Ao fundamentar a medida, Moraes destacou entendimento consolidado no STF, segundo o qual não há impedimento para o compartilhamento de provas entre investigações, desde que respeitados os limites legais. A jurisprudência da Galanteio permite que elementos colhidos em um sindicância sejam utilizados para embasar outros procedimentos, ampliando a estudo de fatos investigados.
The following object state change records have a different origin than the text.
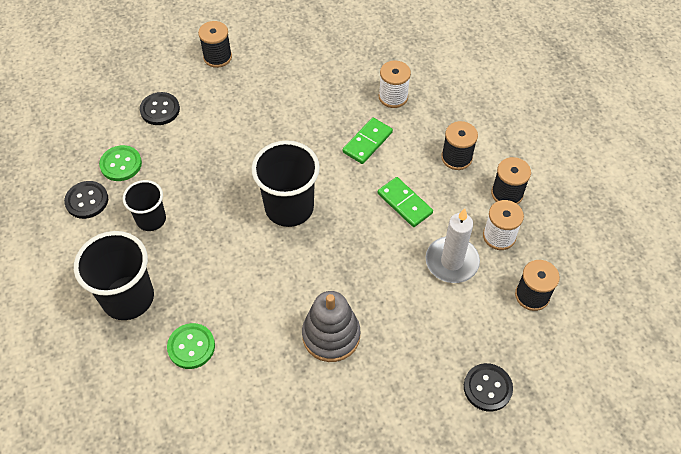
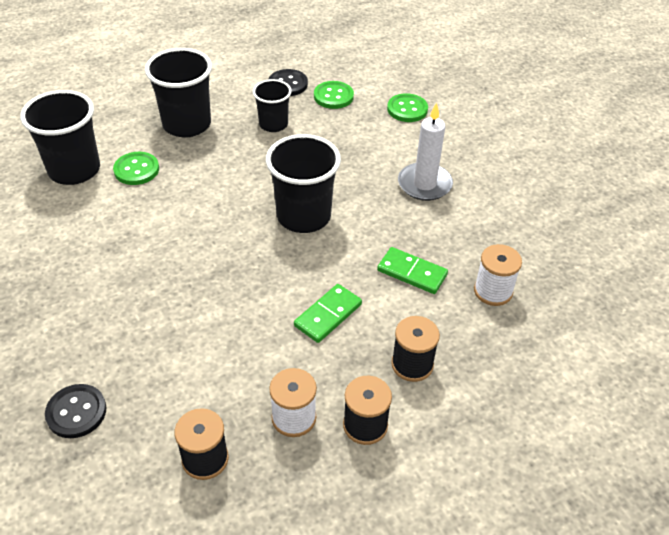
camera: 80 degrees right, 10 degrees down
black button [140,92,180,125] -> green button [387,93,428,122]
black spool [198,21,232,68] -> none
grey stacking toy [302,291,360,362] -> none
white candle [426,208,480,283] -> white candle moved to [398,102,453,201]
none -> black cup [20,90,100,185]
No caso em questão, Eduardo Bolsonaro é branco de um processo administrativo disciplinar (PAD) levado pela Polícia Federalista. A investigação procura apurar possíveis atos de improbidade administrativa, relacionados a declarações públicas feitas pelo ex-deputado em julho de 2025, que teriam exposto e ameaçado agentes da corporação.
Segundo as informações do processo, as manifestações teriam uma vez que objetivo estuprar ou intimidar integrantes da PF, o que motivou a exórdio do procedimento disciplinar. O incidente ocorreu em meio a articulações políticas do ex-parlamentar nos Estados Unidos, onde buscava espeque do governo de Donald Trump para adoção de medidas contra autoridades brasileiras.
Com a novidade decisão, a Polícia Federalista poderá incorporar ao PAD elementos obtidos no STF, fortalecendo o conjunto de provas. Paralelamente, também foi instaurado outro procedimento para apurar um verosímil deserção de missão, ampliando o escopo das investigações em curso e mantendo o caso em evidência no cenário político.